The Athletics and Oakland had their final negotiating meeting Tuesday at the A's offices, where city representatives presented a five-year lease offer with a team opt-out after three. In that offer, the Athletics would have been responsible for a $97 million "extension fee" that would have been due in full even if the team chose to opt out. The Athletics currently pay $1.25 million per season to rent the Coliseum and the increased cost was the main sticking point in the negotiations, sources said.

In the hours after that meeting, Oakland officials reached out to the Athletics with a revised offer: a three-year lease and a $60 million extension fee. That offer was contingent on Major League Baseball agreeing to a one-year exclusive right to solicit ownership for a future expansion team in Oakland. Sources indicated the Athletics were receptive to the new offer, but the team met with Sacramento officials less than 24 hours later and quickly agreed to a deal.

"Oakland offered a deal that was fair to the A's and was fiscally responsible for our city," Thao said in a statement. "We wish the A's the best and will continue our conversations with them on facilitating the sale of their share of the Coliseum site. The City of Oakland will now focus on advancing redevelopment efforts at the Coliseum."

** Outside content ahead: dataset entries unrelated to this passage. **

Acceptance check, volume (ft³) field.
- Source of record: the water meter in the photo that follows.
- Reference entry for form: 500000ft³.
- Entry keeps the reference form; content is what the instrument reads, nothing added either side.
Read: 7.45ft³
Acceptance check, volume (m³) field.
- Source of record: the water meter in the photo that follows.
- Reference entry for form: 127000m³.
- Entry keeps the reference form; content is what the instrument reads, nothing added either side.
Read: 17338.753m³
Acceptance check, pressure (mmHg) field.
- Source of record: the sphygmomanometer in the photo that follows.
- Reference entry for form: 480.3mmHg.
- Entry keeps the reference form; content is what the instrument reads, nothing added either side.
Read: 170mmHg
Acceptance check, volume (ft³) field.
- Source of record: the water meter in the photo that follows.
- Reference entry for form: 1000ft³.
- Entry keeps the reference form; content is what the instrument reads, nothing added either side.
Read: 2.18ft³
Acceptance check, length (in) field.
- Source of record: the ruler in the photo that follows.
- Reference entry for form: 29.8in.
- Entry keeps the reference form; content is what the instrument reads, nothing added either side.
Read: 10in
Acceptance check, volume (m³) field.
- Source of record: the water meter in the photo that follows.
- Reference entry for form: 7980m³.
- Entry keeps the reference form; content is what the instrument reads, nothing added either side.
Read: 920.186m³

Central to the deal in Sacramento is Kings owner Vivek Ranadivé, a friend of Fisher's and the owner of the River Cats. Sources said he views the Athletics' temporary residence in Sacramento as an audition for an MLB expansion team in the future.

"I'm thrilled to welcome the A's to Sutter Health Park, where players and fans alike can enjoy a world-class baseball experience and create unforgettable memories," Ranadivé said in a statement. "Today marks the next chapter of professional sports in Sacramento. The passion of our fans is second to none, and this is an incredible opportunity to showcase one of the most dynamic and vibrant markets in the country."

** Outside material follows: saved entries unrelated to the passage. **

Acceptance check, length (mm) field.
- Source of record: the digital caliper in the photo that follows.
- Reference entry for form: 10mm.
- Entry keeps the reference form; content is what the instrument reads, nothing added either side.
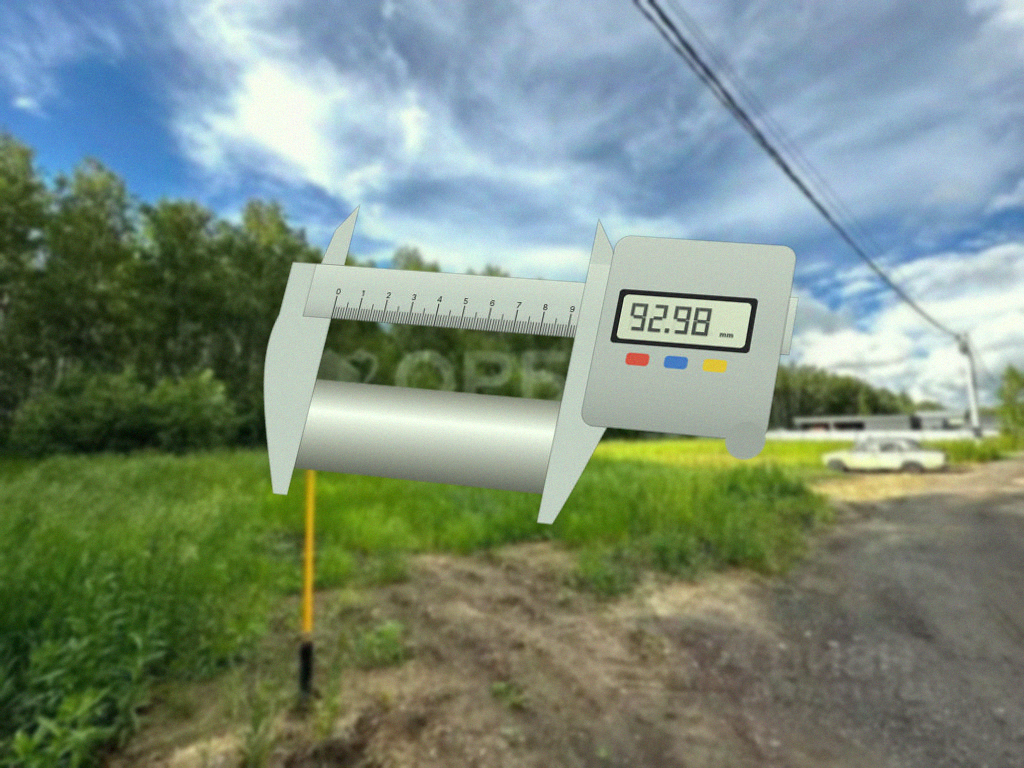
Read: 92.98mm
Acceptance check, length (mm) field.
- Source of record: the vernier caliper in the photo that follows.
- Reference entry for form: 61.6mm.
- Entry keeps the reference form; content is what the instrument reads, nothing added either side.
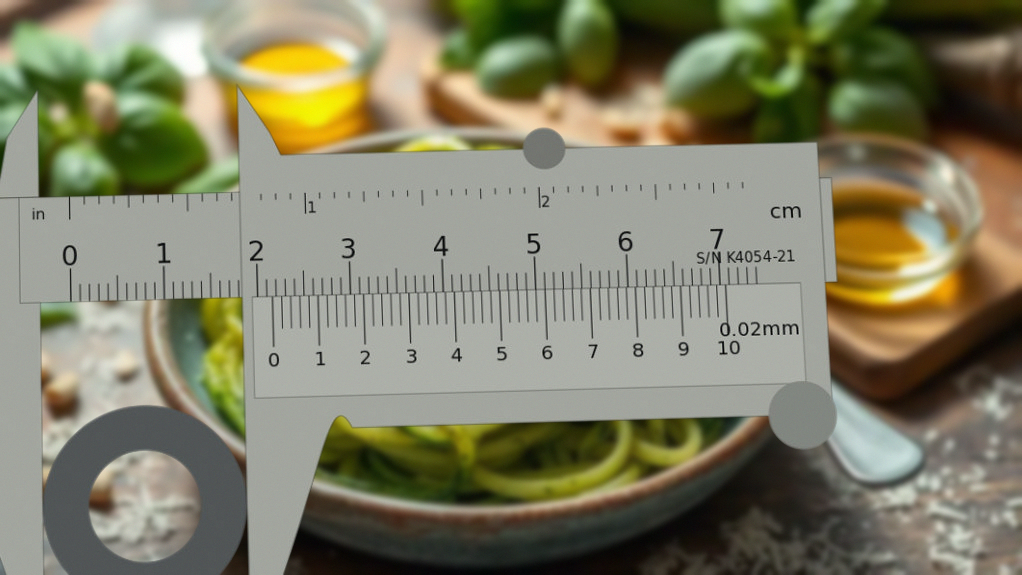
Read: 21.6mm
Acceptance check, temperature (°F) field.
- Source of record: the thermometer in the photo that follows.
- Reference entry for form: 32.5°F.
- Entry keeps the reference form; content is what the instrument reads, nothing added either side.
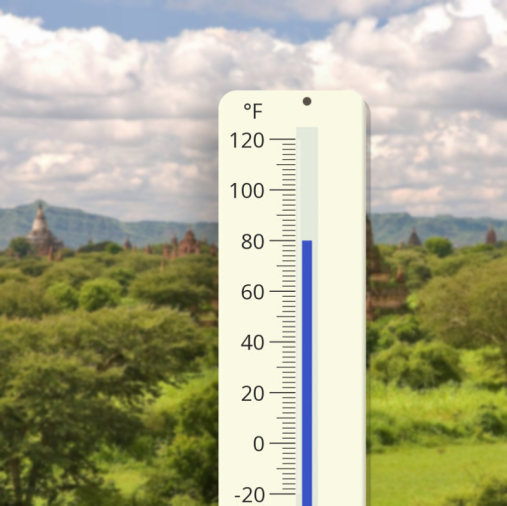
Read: 80°F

VIDEO: Oakland A's say they're 'far apart' with city officials on terms of Coliseum lease extension

Oakland Athletics say they're 'far apart' with city officials on terms of lease extension to keep team at Coliseum

MLB commissioner Rob Manfred thanked the Kings and leaders in the Sacramento area for getting an agreement done.

Fisher owns half of the Oakland Coliseum property and has not attended a game since Kaval called Thao on April 19, 2023, to inform her of an agreement to move the team to Las Vegas. The sale of the Athletics' portion of the Coliseum site was a requirement of Oakland's offer. Hanson indicated the Athletics remain motivated to sell the site despite the decision to move to Sacramento.

The Athletics are off to a 1-5 start and have drawn an average of 6,438 fans at the Coliseum through those six games. Fans dubbed this the "Summer of Boycott," which began on Opening Day, when thousands of fans protested Fisher's ownership by going to the game but remaining in the parking lot throughout.

Jorge Leon, the president of the Oakland 68s, one of two fan groups that has organized boycotts and consulted with the city on its sports future, said he was "just really disappointed" by Thursday's announcement.

"Seems like everyone is against Oakland, even regionally," Leon said. "You'd think a guy like Vivek and Sacramento would've understood what we're fighting for, but yet they're facilitating the move. It just goes to show you that the structure of American sports fails communities. It won't change until actual change has been made at the legislative level, but even then those in the capitol have also failed us."

MLB owners unanimously approved the Athletics' relocation to Las Vegas after Fisher entered into an agreement to build a ballpark in the parking lot of the Tropicana Casino and Resort on the Las Vegas Strip. The team received $380 million in public funding from the Nevada State Legislature to build an estimated $1.5 billion stadium that -- if all goes according to plan -- will open for the 2028 season.

"Throughout this season, we will honor and celebrate our time in Oakland," Fisher's statement read, "and will share additional details soon.